The output should be limited to the line holding "not true that everywhere where the" and the lines after it through the end of the entries, each restated exactly.

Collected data
· · ·

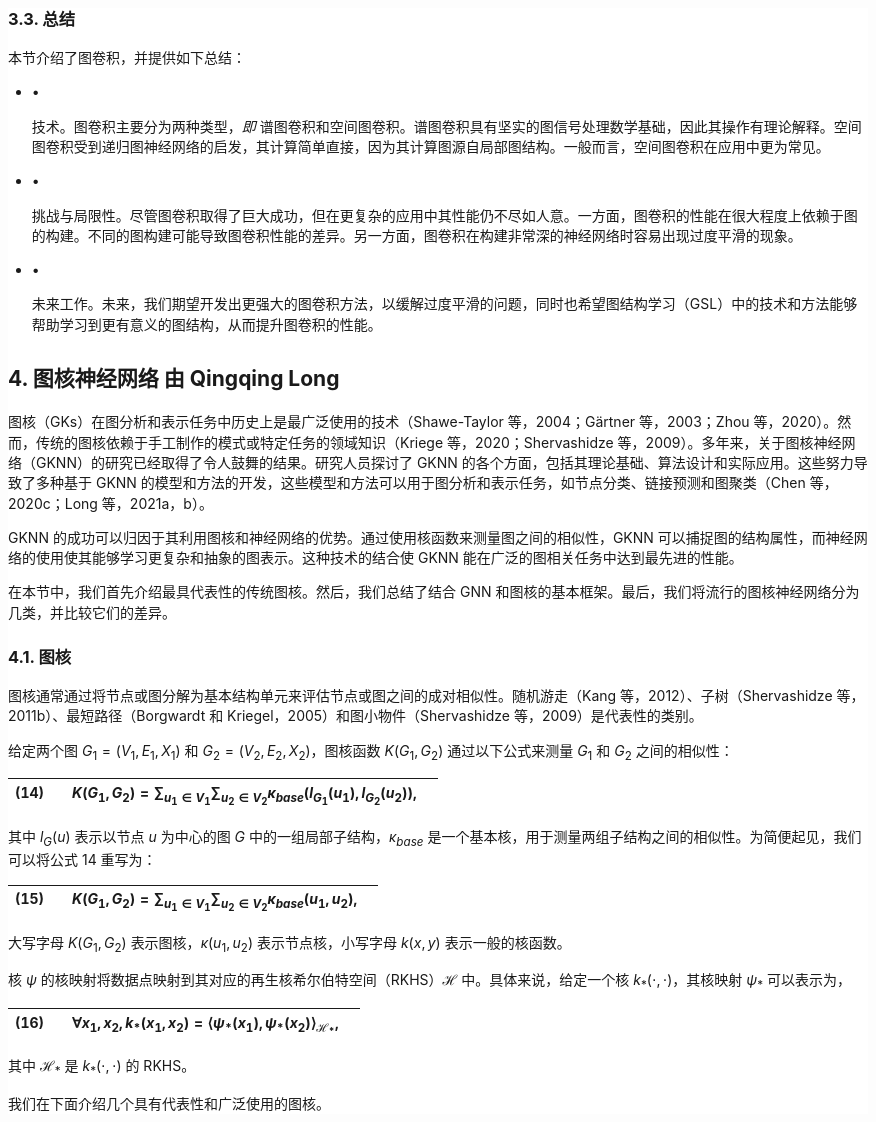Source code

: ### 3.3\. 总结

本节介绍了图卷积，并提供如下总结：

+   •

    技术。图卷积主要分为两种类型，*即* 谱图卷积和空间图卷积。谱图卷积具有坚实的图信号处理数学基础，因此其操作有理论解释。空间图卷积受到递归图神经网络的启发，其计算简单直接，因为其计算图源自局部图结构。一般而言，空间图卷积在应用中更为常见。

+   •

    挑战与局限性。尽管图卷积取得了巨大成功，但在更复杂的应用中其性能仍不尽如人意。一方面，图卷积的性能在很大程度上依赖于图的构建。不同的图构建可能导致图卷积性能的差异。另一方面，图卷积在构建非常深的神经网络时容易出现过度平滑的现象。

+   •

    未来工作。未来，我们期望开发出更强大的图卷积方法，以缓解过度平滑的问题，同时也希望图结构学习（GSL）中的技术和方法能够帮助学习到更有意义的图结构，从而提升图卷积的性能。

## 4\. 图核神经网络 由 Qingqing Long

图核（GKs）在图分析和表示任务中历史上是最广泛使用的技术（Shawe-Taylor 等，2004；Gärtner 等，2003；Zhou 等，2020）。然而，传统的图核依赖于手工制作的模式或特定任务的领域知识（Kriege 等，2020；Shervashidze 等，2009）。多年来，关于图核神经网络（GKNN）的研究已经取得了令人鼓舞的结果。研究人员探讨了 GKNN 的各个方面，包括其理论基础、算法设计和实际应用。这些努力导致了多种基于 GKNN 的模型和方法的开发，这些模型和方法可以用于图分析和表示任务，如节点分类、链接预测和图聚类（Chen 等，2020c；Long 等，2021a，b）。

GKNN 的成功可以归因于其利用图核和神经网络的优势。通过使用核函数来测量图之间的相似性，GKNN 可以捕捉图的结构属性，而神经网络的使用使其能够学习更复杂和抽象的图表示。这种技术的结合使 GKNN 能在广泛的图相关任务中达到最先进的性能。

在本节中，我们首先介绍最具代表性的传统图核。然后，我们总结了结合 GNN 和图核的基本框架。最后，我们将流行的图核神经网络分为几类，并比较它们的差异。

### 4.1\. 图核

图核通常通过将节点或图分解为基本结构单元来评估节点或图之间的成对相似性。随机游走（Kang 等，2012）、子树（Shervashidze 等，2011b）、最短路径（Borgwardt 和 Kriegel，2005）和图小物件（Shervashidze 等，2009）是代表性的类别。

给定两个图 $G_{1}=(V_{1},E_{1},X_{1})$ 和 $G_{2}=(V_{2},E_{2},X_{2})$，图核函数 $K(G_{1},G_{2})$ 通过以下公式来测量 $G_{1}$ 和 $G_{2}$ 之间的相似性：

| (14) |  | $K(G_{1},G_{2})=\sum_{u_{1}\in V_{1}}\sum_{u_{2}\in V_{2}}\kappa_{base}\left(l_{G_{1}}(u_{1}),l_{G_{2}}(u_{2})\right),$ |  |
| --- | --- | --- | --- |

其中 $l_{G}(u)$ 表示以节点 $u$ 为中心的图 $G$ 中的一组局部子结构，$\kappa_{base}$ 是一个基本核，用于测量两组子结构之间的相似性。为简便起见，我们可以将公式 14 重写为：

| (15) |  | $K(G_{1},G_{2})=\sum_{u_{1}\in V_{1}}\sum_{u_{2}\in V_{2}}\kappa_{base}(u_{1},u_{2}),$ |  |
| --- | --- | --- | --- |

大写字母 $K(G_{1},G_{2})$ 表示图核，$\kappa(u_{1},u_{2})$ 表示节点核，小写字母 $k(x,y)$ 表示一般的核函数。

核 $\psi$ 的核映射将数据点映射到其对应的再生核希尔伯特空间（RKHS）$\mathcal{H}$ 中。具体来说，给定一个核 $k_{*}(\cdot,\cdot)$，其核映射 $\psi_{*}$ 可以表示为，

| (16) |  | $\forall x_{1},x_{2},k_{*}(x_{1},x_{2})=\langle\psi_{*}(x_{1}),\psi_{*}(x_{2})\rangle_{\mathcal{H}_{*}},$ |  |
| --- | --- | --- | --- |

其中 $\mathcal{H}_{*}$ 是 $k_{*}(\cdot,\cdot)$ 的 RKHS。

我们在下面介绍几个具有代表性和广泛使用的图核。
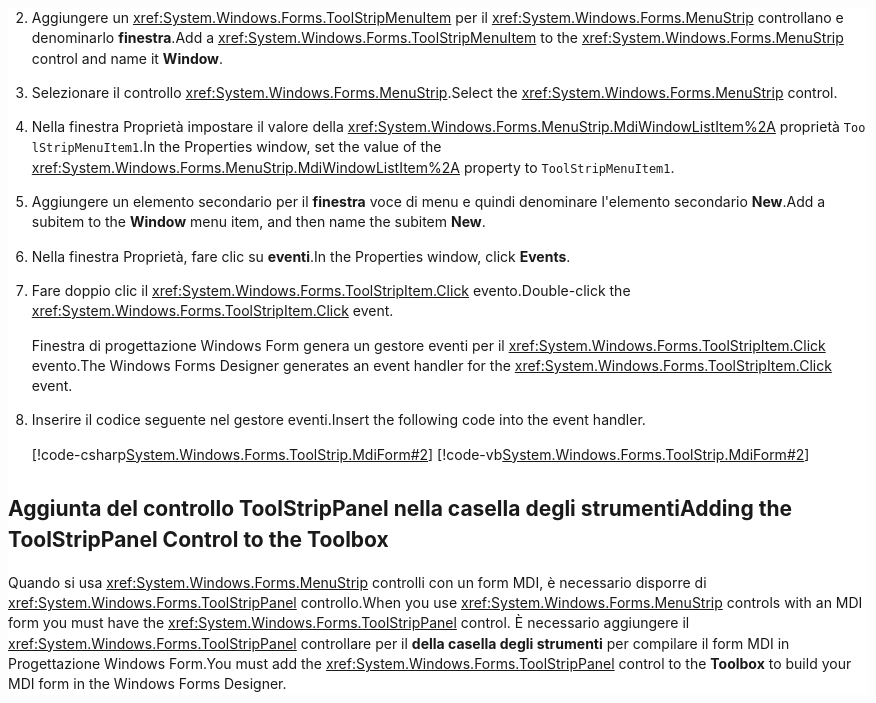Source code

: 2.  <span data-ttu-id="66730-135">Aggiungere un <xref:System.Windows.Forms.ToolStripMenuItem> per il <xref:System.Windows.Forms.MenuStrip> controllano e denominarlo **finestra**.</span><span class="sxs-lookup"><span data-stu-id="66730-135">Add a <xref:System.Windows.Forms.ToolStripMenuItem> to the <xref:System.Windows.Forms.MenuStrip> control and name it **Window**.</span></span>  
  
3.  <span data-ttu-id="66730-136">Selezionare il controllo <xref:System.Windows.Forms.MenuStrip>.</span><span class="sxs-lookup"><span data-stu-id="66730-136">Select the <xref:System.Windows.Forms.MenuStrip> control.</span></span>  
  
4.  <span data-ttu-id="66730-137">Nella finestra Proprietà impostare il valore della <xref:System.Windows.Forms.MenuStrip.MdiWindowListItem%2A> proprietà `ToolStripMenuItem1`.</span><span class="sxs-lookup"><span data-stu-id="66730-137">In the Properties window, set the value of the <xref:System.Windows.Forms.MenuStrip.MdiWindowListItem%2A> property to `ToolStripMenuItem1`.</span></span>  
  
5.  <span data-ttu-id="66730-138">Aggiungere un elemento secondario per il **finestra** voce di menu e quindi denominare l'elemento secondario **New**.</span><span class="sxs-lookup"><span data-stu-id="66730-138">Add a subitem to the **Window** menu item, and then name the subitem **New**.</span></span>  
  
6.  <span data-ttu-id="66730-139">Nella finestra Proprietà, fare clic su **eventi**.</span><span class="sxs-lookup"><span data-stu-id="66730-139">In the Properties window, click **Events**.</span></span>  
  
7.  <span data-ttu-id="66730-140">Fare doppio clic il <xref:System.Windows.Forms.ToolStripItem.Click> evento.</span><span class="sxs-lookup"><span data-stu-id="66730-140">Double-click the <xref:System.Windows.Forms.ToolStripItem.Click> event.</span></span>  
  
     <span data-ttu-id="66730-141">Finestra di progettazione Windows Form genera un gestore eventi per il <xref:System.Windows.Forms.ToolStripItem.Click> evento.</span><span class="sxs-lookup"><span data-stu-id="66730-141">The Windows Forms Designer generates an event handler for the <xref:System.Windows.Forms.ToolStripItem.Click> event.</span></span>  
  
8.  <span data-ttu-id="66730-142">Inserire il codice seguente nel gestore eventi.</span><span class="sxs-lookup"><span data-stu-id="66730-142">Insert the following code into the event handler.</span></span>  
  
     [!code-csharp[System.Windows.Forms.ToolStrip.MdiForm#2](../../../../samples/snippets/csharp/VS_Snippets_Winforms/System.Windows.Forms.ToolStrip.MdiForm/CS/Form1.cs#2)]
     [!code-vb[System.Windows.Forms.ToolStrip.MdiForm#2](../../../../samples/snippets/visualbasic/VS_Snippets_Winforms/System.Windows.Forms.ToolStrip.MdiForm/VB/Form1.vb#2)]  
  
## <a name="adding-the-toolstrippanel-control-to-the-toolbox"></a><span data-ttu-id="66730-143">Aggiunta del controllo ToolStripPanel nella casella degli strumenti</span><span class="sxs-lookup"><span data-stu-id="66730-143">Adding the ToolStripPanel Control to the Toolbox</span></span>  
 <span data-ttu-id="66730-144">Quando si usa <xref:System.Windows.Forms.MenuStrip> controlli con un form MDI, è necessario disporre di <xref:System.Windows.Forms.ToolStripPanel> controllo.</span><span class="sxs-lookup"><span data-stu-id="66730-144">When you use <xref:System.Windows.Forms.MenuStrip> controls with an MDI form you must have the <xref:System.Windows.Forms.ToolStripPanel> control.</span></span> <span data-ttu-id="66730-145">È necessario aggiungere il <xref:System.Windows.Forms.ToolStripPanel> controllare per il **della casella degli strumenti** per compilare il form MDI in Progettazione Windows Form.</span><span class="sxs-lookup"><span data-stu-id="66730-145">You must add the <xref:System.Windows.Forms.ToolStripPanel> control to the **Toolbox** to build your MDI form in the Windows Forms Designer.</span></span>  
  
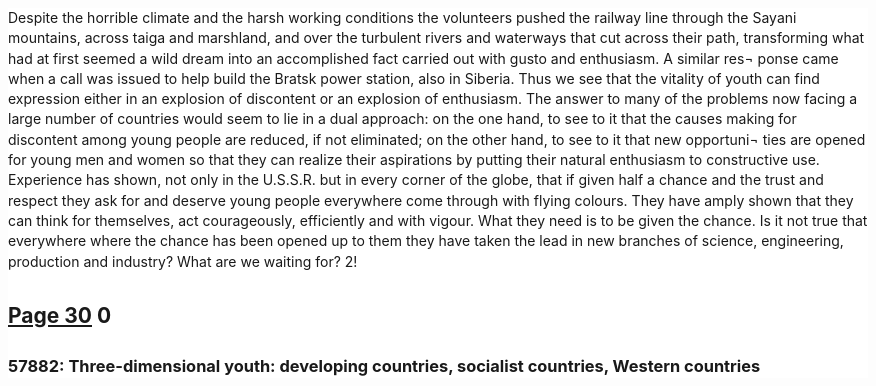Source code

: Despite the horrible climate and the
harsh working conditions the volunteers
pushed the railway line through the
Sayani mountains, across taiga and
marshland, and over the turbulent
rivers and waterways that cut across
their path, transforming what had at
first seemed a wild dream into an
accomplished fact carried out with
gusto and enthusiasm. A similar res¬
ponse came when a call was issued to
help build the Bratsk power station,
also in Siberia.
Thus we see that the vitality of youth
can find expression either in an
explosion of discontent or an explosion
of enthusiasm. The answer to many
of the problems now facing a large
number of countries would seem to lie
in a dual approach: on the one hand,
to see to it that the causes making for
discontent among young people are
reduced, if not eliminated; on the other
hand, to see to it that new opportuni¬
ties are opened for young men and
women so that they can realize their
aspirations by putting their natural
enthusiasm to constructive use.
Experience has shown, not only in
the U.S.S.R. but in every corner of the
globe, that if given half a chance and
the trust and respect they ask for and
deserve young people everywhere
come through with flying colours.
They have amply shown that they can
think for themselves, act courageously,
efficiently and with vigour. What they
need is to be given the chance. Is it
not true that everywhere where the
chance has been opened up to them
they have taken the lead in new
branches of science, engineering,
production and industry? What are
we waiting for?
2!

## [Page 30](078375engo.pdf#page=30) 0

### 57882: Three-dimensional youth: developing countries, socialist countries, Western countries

· · ·

### Reply
not true that everywhere where the
chance has been opened up to them
they have taken the lead in new
branches of science, engineering,
production and industry? What are
we waiting for?
2!

## [Page 30](078375engo.pdf#page=30) 0

### 57882: Three-dimensional youth: developing countries, socialist countries, Western countries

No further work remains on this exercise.